Per l’edizione 2016 la Su e Zo per i Ponti si impegna a sostenere la missione Salesiana di Damasco in Siria, una presenza salesiana significativa in una nazione da 5 anni tormentata dalla guerra civile. La realtà salesiana di Damasco rappresenta una delle 18 case dell’Ispettoria Salesiana Medio Oriente che, oltre alla Siria, comprende anche Israele Terra Santa, Egitto, Libano, Iran e Turchia. 
La partecipazione a questa marcia è sempre stata molto numerosa in tutte le sue edizioni: da un minimo di 1.750 alla prima edizione, ad un massimo di 19.250 adesioni alla settima  edizione.

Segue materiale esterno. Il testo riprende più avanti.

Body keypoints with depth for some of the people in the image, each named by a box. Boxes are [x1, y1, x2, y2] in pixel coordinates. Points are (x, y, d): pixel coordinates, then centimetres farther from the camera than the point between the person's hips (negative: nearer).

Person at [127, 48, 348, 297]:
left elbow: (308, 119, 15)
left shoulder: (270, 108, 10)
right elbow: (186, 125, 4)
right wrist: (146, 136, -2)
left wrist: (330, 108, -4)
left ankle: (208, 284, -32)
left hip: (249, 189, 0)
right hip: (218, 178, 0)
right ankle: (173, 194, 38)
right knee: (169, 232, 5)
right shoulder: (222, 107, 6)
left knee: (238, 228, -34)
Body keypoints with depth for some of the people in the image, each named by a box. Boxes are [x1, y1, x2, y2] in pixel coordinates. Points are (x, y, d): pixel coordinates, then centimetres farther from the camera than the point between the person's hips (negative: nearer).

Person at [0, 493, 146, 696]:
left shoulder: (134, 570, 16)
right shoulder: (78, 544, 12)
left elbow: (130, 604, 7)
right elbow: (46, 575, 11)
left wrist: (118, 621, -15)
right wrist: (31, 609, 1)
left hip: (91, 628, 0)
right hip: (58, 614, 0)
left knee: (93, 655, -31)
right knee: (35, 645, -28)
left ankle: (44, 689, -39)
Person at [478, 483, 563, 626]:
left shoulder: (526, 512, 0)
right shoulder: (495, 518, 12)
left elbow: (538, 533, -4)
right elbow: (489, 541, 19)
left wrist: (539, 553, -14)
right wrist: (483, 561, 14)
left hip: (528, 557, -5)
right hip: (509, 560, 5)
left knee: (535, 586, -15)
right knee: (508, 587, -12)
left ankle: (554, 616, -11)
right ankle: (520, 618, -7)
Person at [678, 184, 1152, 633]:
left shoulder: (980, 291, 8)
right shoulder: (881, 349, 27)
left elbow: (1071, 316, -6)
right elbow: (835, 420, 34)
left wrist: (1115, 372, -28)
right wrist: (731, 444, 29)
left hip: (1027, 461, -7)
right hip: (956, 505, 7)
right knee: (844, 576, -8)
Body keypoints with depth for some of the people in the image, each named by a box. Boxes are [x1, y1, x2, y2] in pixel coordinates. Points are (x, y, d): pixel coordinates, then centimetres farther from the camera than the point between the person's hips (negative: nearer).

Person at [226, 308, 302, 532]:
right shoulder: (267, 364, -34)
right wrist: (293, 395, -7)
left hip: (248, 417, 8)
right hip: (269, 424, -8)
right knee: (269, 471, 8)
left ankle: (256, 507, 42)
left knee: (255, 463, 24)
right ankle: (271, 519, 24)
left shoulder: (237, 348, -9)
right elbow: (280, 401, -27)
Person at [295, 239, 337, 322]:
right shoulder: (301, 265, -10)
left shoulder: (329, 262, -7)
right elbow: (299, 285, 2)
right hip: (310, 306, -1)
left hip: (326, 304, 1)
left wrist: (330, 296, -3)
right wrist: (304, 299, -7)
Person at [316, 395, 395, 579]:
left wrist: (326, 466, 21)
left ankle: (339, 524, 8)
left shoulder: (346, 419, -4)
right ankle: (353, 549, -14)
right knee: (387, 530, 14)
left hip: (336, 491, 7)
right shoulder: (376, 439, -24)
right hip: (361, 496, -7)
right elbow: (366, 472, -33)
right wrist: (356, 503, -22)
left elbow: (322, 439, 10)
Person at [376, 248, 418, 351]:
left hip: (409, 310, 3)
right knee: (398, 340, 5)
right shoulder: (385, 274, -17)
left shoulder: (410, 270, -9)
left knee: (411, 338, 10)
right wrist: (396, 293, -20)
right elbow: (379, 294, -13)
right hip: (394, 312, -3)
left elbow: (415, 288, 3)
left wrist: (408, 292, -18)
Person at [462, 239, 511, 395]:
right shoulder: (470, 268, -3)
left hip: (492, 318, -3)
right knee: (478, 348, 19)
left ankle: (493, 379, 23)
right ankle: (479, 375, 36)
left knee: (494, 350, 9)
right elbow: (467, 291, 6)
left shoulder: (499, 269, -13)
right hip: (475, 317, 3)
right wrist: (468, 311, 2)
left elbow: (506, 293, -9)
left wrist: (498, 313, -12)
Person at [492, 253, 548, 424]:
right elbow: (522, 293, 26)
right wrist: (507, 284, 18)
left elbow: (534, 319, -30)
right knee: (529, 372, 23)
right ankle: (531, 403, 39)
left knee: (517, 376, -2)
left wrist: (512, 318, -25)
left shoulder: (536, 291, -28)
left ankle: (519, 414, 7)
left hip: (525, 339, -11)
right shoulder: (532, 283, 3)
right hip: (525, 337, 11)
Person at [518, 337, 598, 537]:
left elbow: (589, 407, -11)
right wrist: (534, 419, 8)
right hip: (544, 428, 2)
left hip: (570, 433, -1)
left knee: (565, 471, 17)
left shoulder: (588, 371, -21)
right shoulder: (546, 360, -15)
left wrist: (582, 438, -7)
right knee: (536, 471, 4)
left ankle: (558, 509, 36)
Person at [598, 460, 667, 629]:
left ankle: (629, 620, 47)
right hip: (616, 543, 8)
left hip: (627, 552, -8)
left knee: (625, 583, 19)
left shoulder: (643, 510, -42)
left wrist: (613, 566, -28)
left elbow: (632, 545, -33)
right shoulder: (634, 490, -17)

Lo spirito aggregativo che unisce le diverse tipologie di partecipanti (singoli, gruppi, famiglie, scolaresche, giovani, anziani…) è da sempre il motivo ispiratore della manifestazione, che intende incentivare la partecipazione in gruppi evidenziando in particolare il protagonismo giovanile.
Tipica presenza è quella dei gruppi folkloristici.
Dopo oltre trent’anni, pur mantenendo intatto lo spirito delle origini, la Su e Zo continua ad essere ancora oggi una giornata di festa e di allegria che si rinnova anno dopo anno. Vi prendono parte mediamente tra i 10.000 e i 12.000 partecipanti, oltre naturalmente ai 500 volontari che prestano servizio ai ristori e lungo i percorsi.
Il Comune di Venezia annovera ormai la “Su e Zo per i Ponti” tra gli eventi di massimo rilievo che caratterizzano ogni anno il fitto programma di manifestazioni veneziane, alla pari di Feste tradizionali, quali la Festa del Redentore. la Regata Storica, il Carnevale di Venezia, la Venice Marathon.
Enti Pubblici, aziende private, realtà produttive e istituti bancari con il loro contributo hanno permesso alla manifestazione di crescere e di diventare uno degli appuntamenti annuali di maggior richiamo nella città lagunare.